Virou-se para mim zangado, com os olhos sofridos, vermelhos, pálpebras despenteadas, insónias nas rugas, olhar flácido, malangatánico.
– Estás a entrevistar-me?
– Não, nada disso. O jornalista aqui és tu.
– Entao, schchch, silêncio. Deixa-me trabalhar.
Respeite-lhe a intimidade. Fiz-me em mil silêncios. Ele redobrou a atenção, parecia medir os milímetros do horizonte. Foi ele quem reiniciou a conversa:
– Vês o mar? As ondas são segundos chegando.

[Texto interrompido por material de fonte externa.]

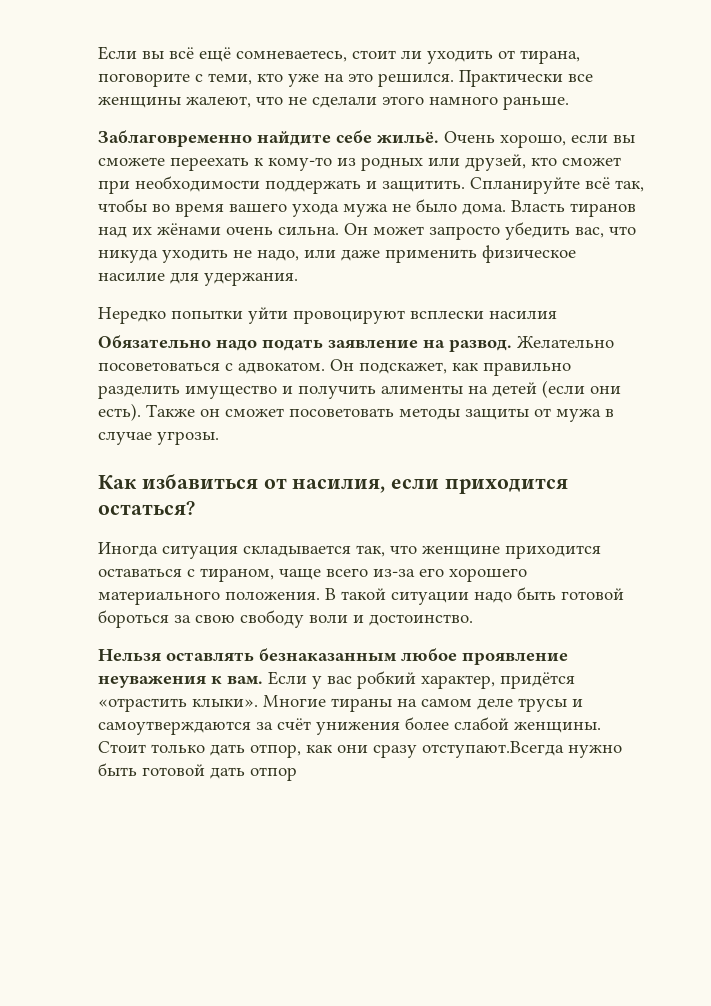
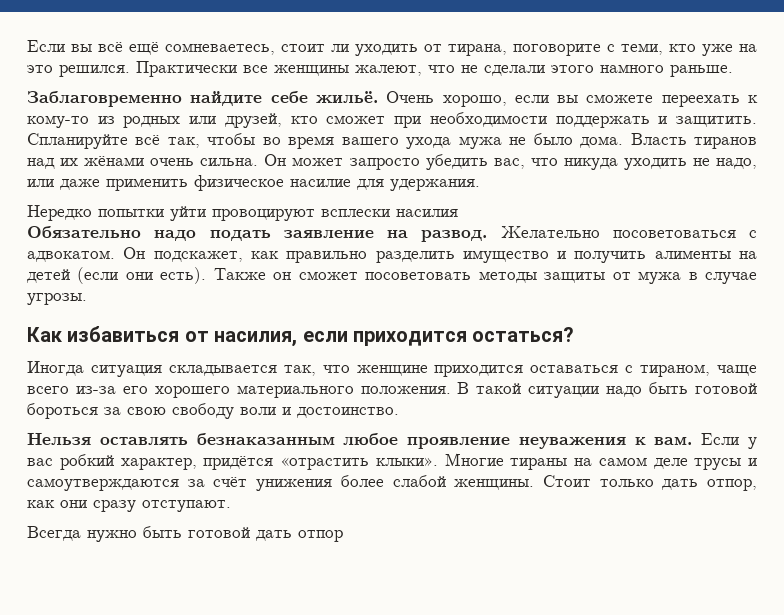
[422,741,564,758] отступают.Всегда -> [142,500,231,512] [27,526,81,541] отступают. // Всегда

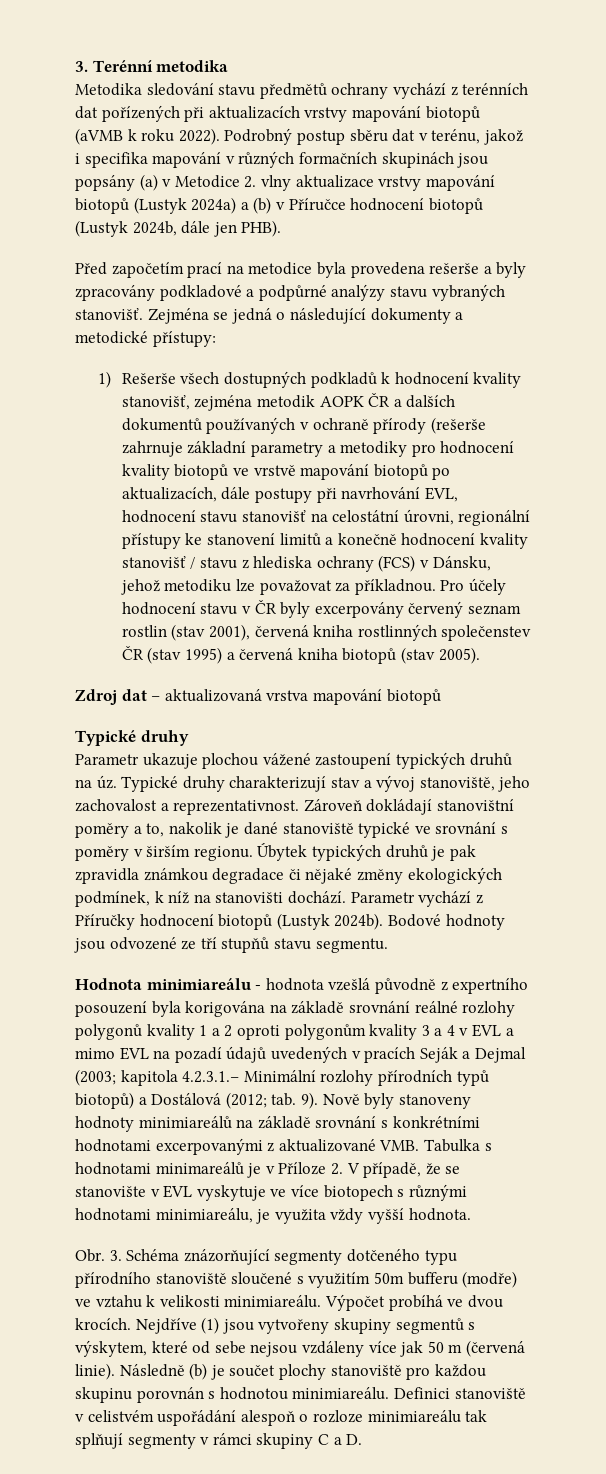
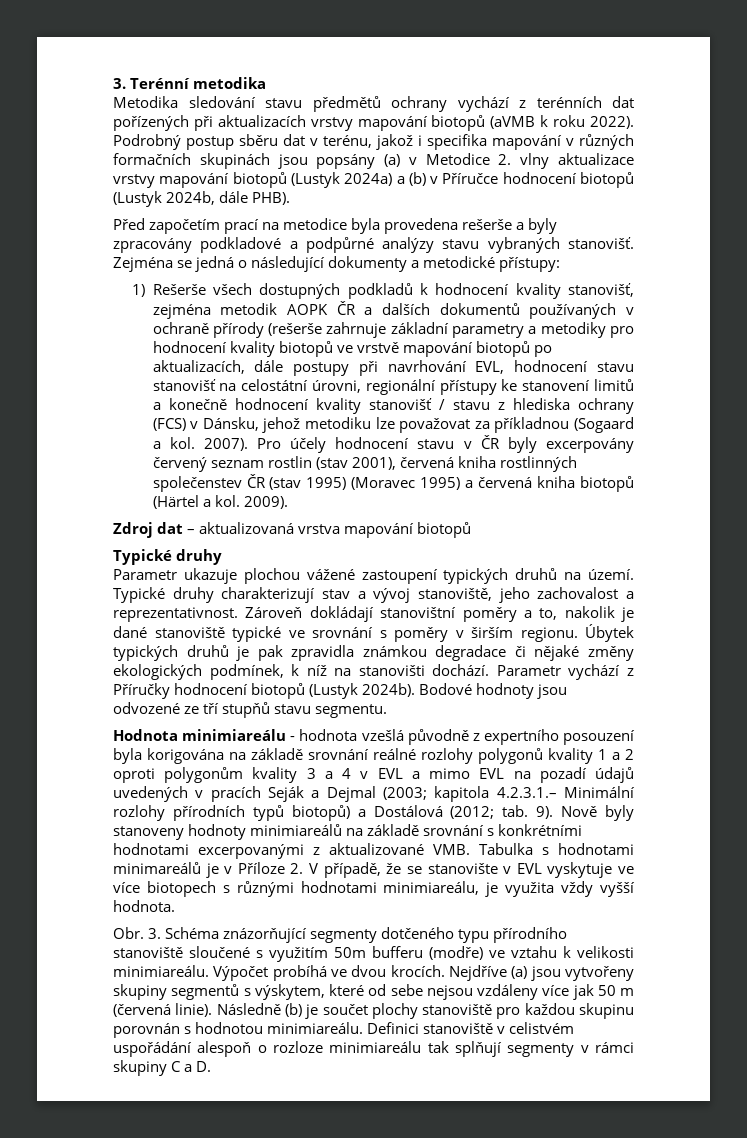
[213,222,237,237] jen -> (249, 197) none
[354,579,436,595] příkladnou. -> [494,417,634,433] [152,437,248,451] příkladnou (Sogaard a kol. 2007).
(222, 655) none -> [351,477,461,490] (Moravec 1995)
[400,647,480,664] (stav 2005). -> [152,495,288,509] (Härtel a kol. 2009).
[96,775,117,789] úz. -> [588,569,634,580] území.
[201,1317,220,1334] (1) -> [511,966,528,979] (a)

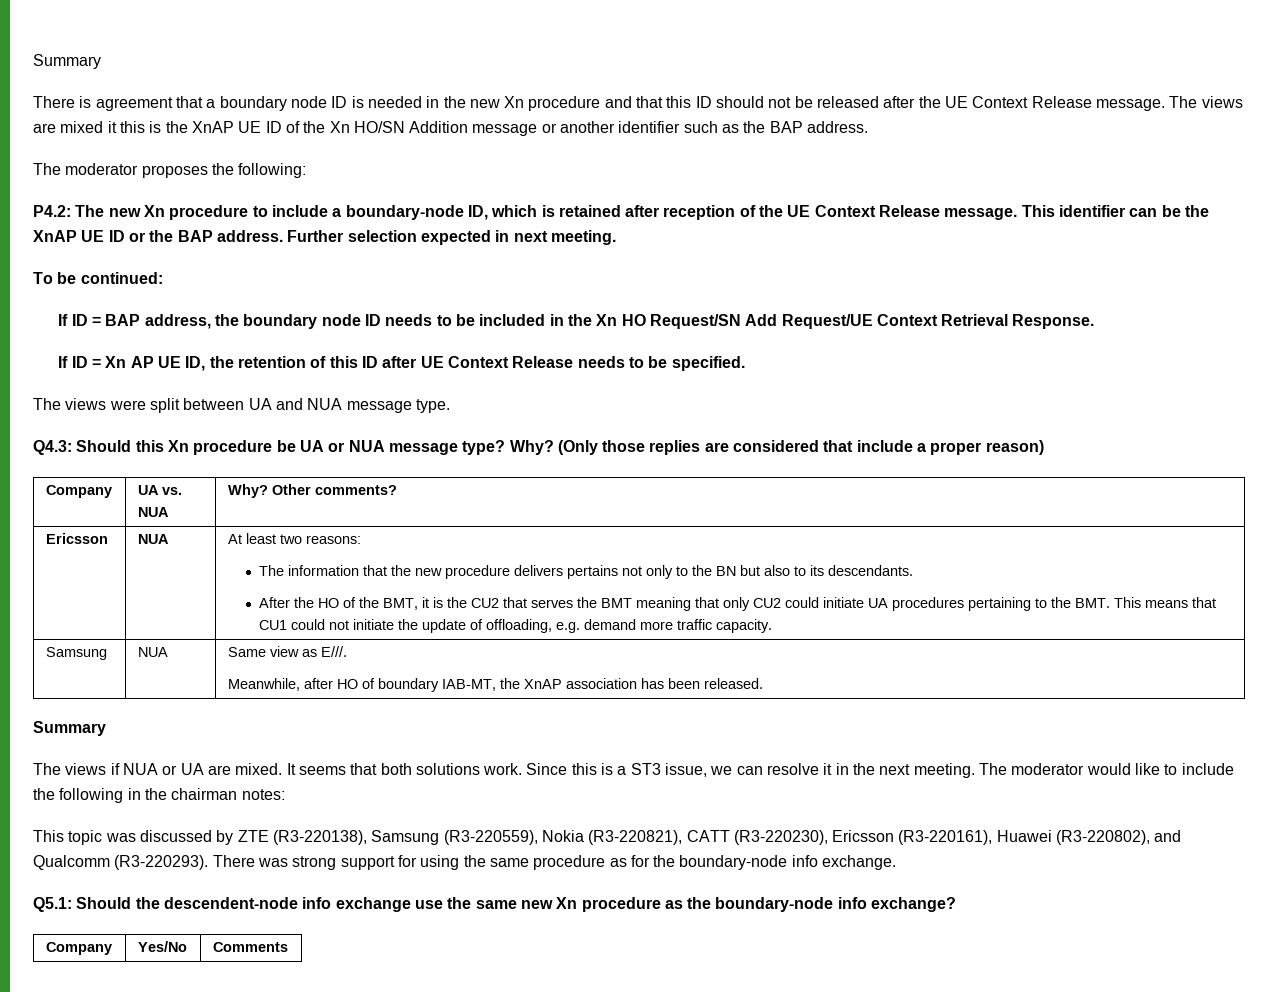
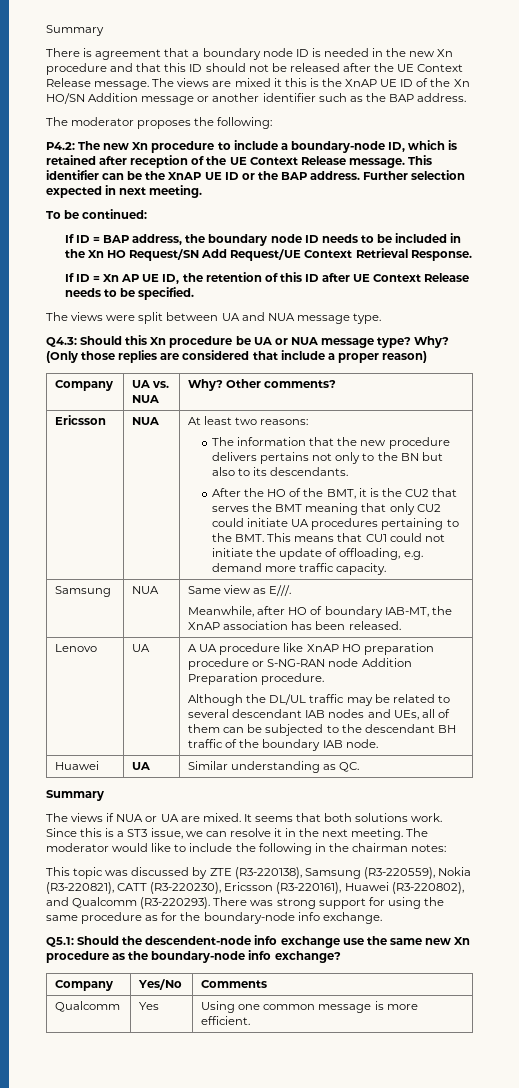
(763, 683) none -> [55,644,98,652] [132,644,151,652] [188,643,434,655] [188,658,412,670] [188,673,325,685] [188,694,450,706] [188,709,450,720] [188,724,456,736] [188,739,378,751] [55,761,100,770] [132,762,151,770] [188,761,360,773] // Lenovo | UA | A UA procedure like XnAP HO preparation procedure or S-NG-RAN node Addition Preparation procedure. // Although the DL/UL traffic may be related to several descendant IAB nodes and UEs, all of them can be subjected to the descendant BH traffic of the boundary IAB node. // Huawei | UA | Similar understanding as QC.
(288, 947) none -> [55,1001,121,1012] [139,1002,160,1010] [201,1001,418,1013] [201,1016,251,1025] // Qualcomm | Yes | Using one common message is more efficient.

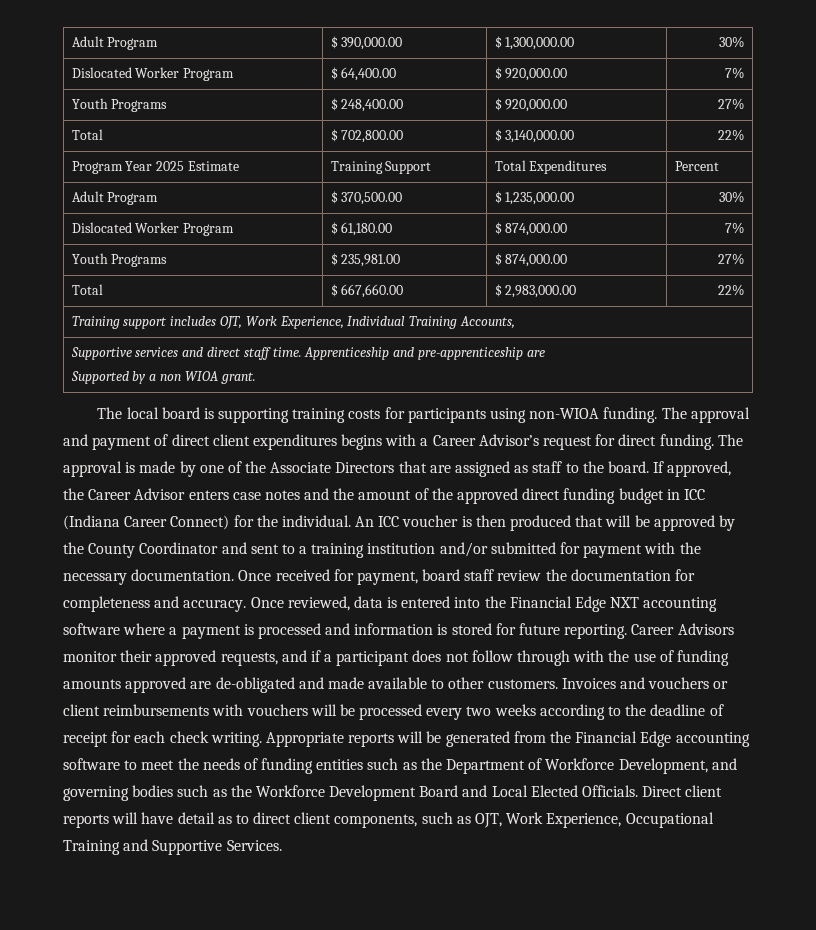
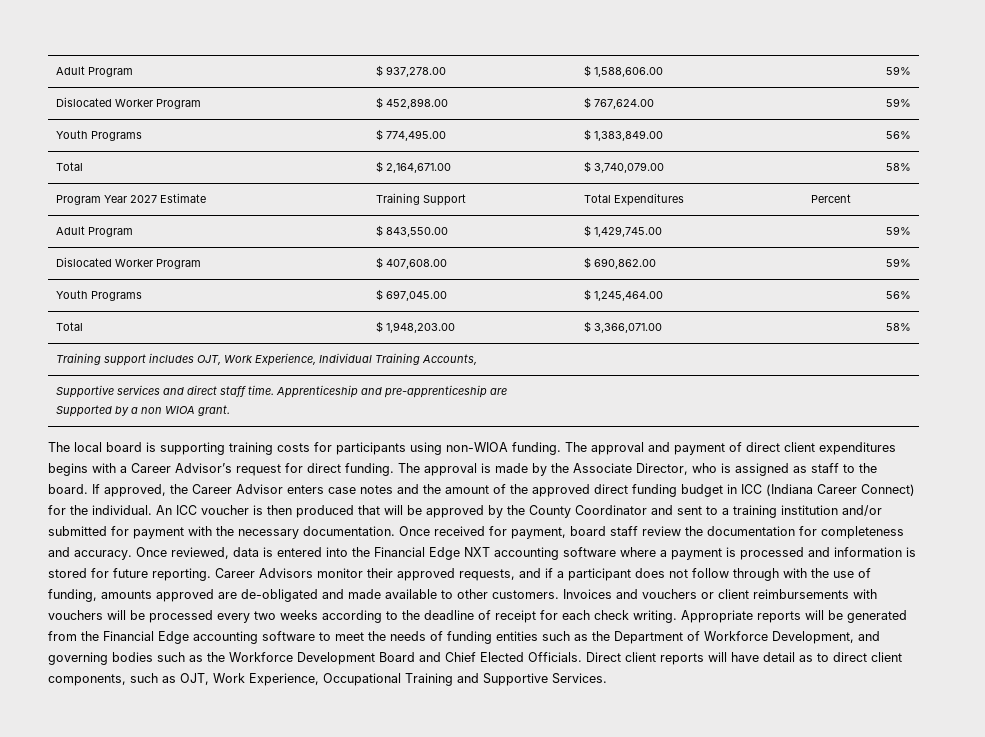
[71,36,159,50] [330,36,403,50] [494,36,575,50] [719,36,745,48] [71,67,235,81] [330,67,397,81] [494,67,568,81] [725,67,745,79] [71,98,168,112] [330,98,404,112] [494,98,568,112] [718,98,745,110] [71,129,103,140] [330,129,404,143] [494,129,575,143] [718,129,745,141] Adult Program | $ 390,000.00 | $ 1,300,000.00 | 30% // Dislocated Worker Program | $ 64,400.00 | $ 920,000.00 | 7% // Youth Programs | $ 248,400.00 | $ 920,000.00 | 27% // Total | $ 702,800.00 | $ 3,140,000.00 | 22% -> [56,66,134,77] [376,65,447,77] [584,65,664,77] [885,66,911,75] [56,97,202,109] [376,97,449,109] [584,97,655,109] [885,98,911,107] [56,130,143,141] [376,129,447,141] [584,129,664,141] [885,131,911,139] [56,162,84,171] [376,161,452,173] [584,161,665,173] [885,163,911,171] Adult Program | $ 937,278.00 | $ 1,588,606.00 | 59% // Dislocated Worker Program | $ 452,898.00 | $ 767,624.00 | 59% // Youth Programs | $ 774,495.00 | $ 1,383,849.00 | 56% // Total | $ 2,164,671.00 | $ 3,740,079.00 | 58%
[156,161,185,171] 2025 -> [130,195,158,203] 2027
[341,192,403,205] [494,191,575,205] [719,191,745,203] [71,222,235,236] [330,222,393,236] [494,222,568,236] [725,222,745,234] [71,253,168,267] [330,253,401,267] [494,253,568,267] [718,253,745,265] [71,284,103,295] [330,284,404,298] [494,284,577,298] [718,284,745,296] 370,500.00 | $ 1,235,000.00 | 30% // Dislocated Worker Program | $ 61,180.00 | $ 874,000.00 | 7% // Youth Programs | $ 235,981.00 | $ 874,000.00 | 27% // Total | $ 667,660.00 | $ 2,983,000.00 | 22% -> [386,227,449,237] [584,225,663,237] [885,226,911,235] [56,257,202,269] [376,257,448,269] [584,257,657,269] [885,258,911,267] [56,290,143,301] [376,289,448,301] [584,289,664,301] [885,291,911,299] [56,322,84,331] [376,321,456,333] [584,321,663,333] [885,323,911,331] 843,550.00 | $ 1,429,745.00 | 59% // Dislocated Worker Program | $ 407,608.00 | $ 690,862.00 | 59% // Youth Programs | $ 697,045.00 | $ 1,245,464.00 | 56% // Total | $ 1,948,203.00 | $ 3,366,071.00 | 58%
[199,461,451,473] one of the Associate Directors that are -> [551,463,731,475] the Associate Director, who is
[676,650,729,666] funding -> [48,589,97,602] funding,
[491,785,528,797] Local -> [445,652,476,662] Chief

– Mas para quê precisas ver o tempo?
– Para informar. Estou a espera do ano novo. Vem de longe, sabe-se lá o que estes estrangeiros andaram a fazer com ele. A falsifi cá-lo talvez.
– Porque não deixas o trabalho, vamos beber umas cervejas, brindar o fim do ano.
– Tenho o dever de reportar quando ano chegar. As pessoas têm o direito de estar informadas. Sabes, a distância mais curta entre uma pessoa e o mundo, é a informação, uma reportagem muito bem elaborada.
– Vais passar as festas aí?
– Festas? – voltou a olhar para mim – Não, não acho que haja muitos motivos para se festejar.
– Mas hoje é dia de festa. Fim de ano.
– Isso não me diz absolutamente nada – agitou-se – A vida não se circunscreve aos dias de festa – deu-me costas, virando-se para o horizonte. – Há pessoas que não têm o que comer, nem nestes dias de fartura. Merecem o mínimo de respeito. Eu tenho de cumprir o meu papel, informar. Vou reportar a chegada desse tal ano. Se cada um cumprisse com zelo o seu papel, este país cresceria lindamente.
Decidi deixá-lo sozinho, com suas jornalices poéticas. Recolhi meus sacos de compras. Ia fazer-lhe um voto, daqueles que se fazem por estas alturas, quando me antecipou:
– O calendário é a mentira do tempo. Não me desejes essas coisas de “boas entradas e boas festas”.
– Mas…
– O país precisa mais do que festas para crescer. Deixa-me.
Deixei-o, pensando até onde não seriam lúcidas as frases daquele louco. O louco, assim falando, deixava-me com dúvida, se a loucura era um lugar apodrecido no juízo da gente ou a podridão deste lugar em que vivemos.